EXCERPTED TEXT —

Many different convergence criteria for Fourier series at a point are known. R. Lipschitz (1864) established that the Fourier series of a function $f$ converges at a point $x$ if $\abs{f(x+h) - f(x)} \leq M \abs{h}^\alpha$ is satisfied for all sufficiently small $h$, where $M$ and $\alpha$ are certain positive constants (the Lipschitz criterion). The Dini criterion is more general: The Fourier series of a function $f$ converges to $S$ at a point $x$ if the integral $$\int_0^\pi \abs{\phi_x(t)} \frac{\mathrm{d}t}{t}$$ converges, where $\phi_x(t) = f(x+t) + f(x-t) - 2S$. The value $f(x)$ is usually taken for $S$. For example, if the Fourier series of $f$ converges at a point $x$ where this function is continuous, then the sum of the series is necessarily equal to $f(x)$.

Lebesgue (1905) proved that if $$\int_0^h \abs{\phi_x(t)} \rd t = o(h), \quad \int_h^\pi \abs{\phi_x(t+h) - \phi_x(t)} \frac{\mathrm{d}t}{t} = o(1),$$ as $h \rightarrow 0$, then the Fourier series of $f$ converges to $S$ at $x$. This Lebesgue criterion is stronger than all those given above and stronger than the De la Vallée-Poussin criterion and the Young criterion. But verifying it is usually difficult.

A convergence criterion of another type is given by the Hardy–Littlewood theorem (1932): The Fourier series of a function $f$ converges at a point $x$ if the following conditions are satisfied:

1) $$f(x+h) - f(x) = o\left( \ln^{-1}\frac{1}{\abs{h}} \right),$$ as $h \rightarrow 0$; and

2) the estimates $$a_k, b_k = O\bigl( k^{-\delta} \bigr), \quad \delta > 0,$$ are valid for the Fourier coefficients of $f$.

Besides convergence criteria for Fourier series at a point, criteria for uniform convergence have been studied also. Let a function $f$ have period $2\pi$ and be continuous. Then its Fourier series converges uniformly to it on the whole real line if the modulus of continuity $\omega(f,\delta)$ of $f$ satisfies the condition $$\text{\omega(f,\delta) \ln \delta \rightarrow 0 as \delta \rightarrow 0}$$ (the Dini–Lipschitz criterion) or if $f$ has bounded variation (the Jordan criterion).

From this one can obtain criteria for uniform convergence of Fourier series on a certain interval if the localization principle for uniform convergence is used. The latter is formulated as follows. If two functions are equal on an interval $[a,b]$, then on each strictly interior interval $[a+\epsilon,b-\epsilon]$, $\epsilon > 0$, either the Fourier series of these functions are both uniformly convergent or neither is uniformly convergent. In other words, the uniform convergence of the Fourier series of a function $f$ on an interval depends only on the behaviour of $f$ in an arbitrarily small extension of this interval.

RECORD LIST —
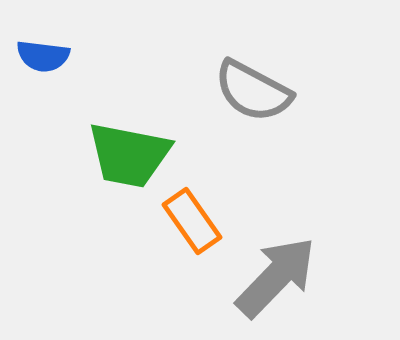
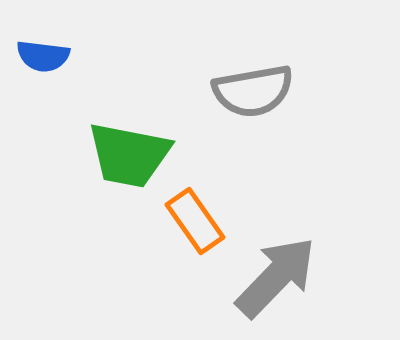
gray semicircle: rotated 38 degrees counterclockwise
orange rectangle: moved 3 px right
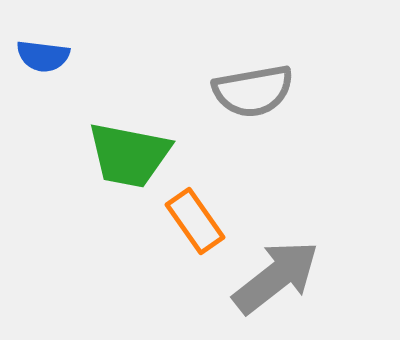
gray arrow: rotated 8 degrees clockwise
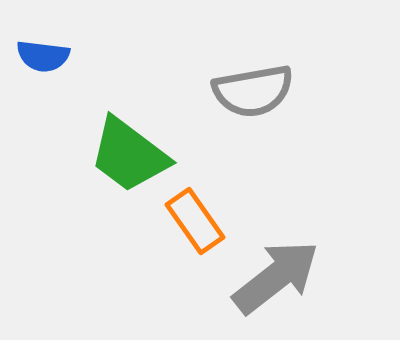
green trapezoid: rotated 26 degrees clockwise
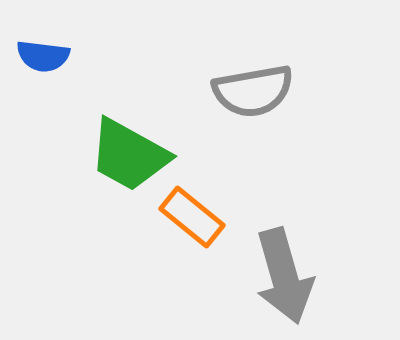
green trapezoid: rotated 8 degrees counterclockwise
orange rectangle: moved 3 px left, 4 px up; rotated 16 degrees counterclockwise
gray arrow: moved 8 px right, 1 px up; rotated 112 degrees clockwise
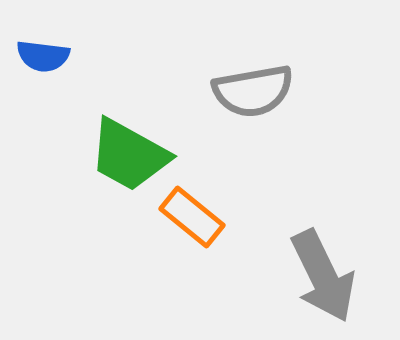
gray arrow: moved 39 px right; rotated 10 degrees counterclockwise
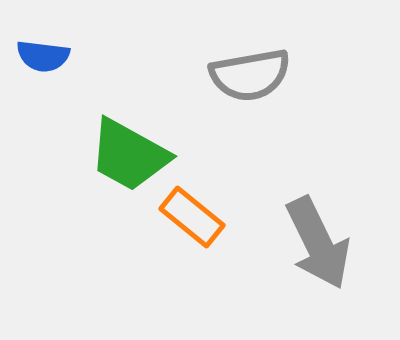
gray semicircle: moved 3 px left, 16 px up
gray arrow: moved 5 px left, 33 px up
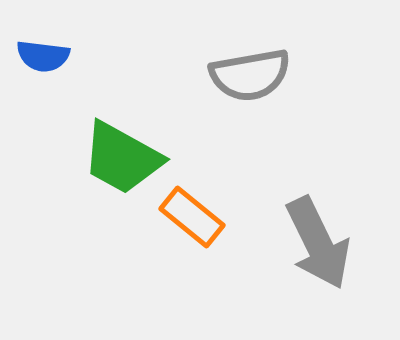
green trapezoid: moved 7 px left, 3 px down
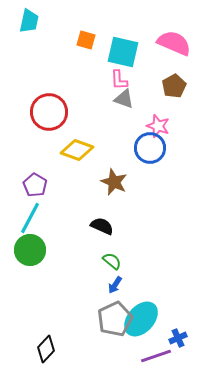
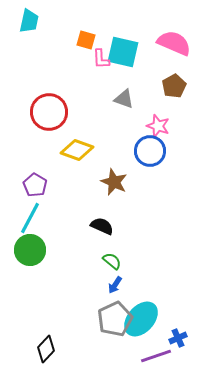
pink L-shape: moved 18 px left, 21 px up
blue circle: moved 3 px down
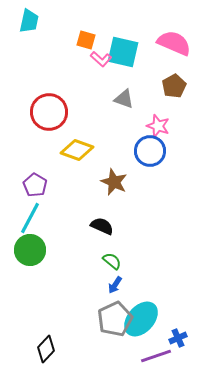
pink L-shape: rotated 45 degrees counterclockwise
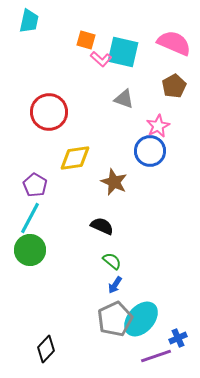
pink star: rotated 25 degrees clockwise
yellow diamond: moved 2 px left, 8 px down; rotated 28 degrees counterclockwise
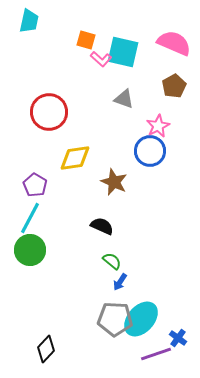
blue arrow: moved 5 px right, 3 px up
gray pentagon: rotated 28 degrees clockwise
blue cross: rotated 30 degrees counterclockwise
purple line: moved 2 px up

DIRECTION —
Answer these questions from the text on convergence of Fourier series:
(a) In what year did R. Lipschitz establish his convergence criterion?
(b) What drawback of the Lebesgue criterion does the text mention?
(c) What is the name of the criterion under which a continuous function with period $2\pi$ and bounded variation has a uniformly convergent Fourier series?
You won't need the records for this.

RESULT FOR THIS EXERCISE —
(a) 1864
(b) It is usually difficult to verify.
(c) The Jordan criterion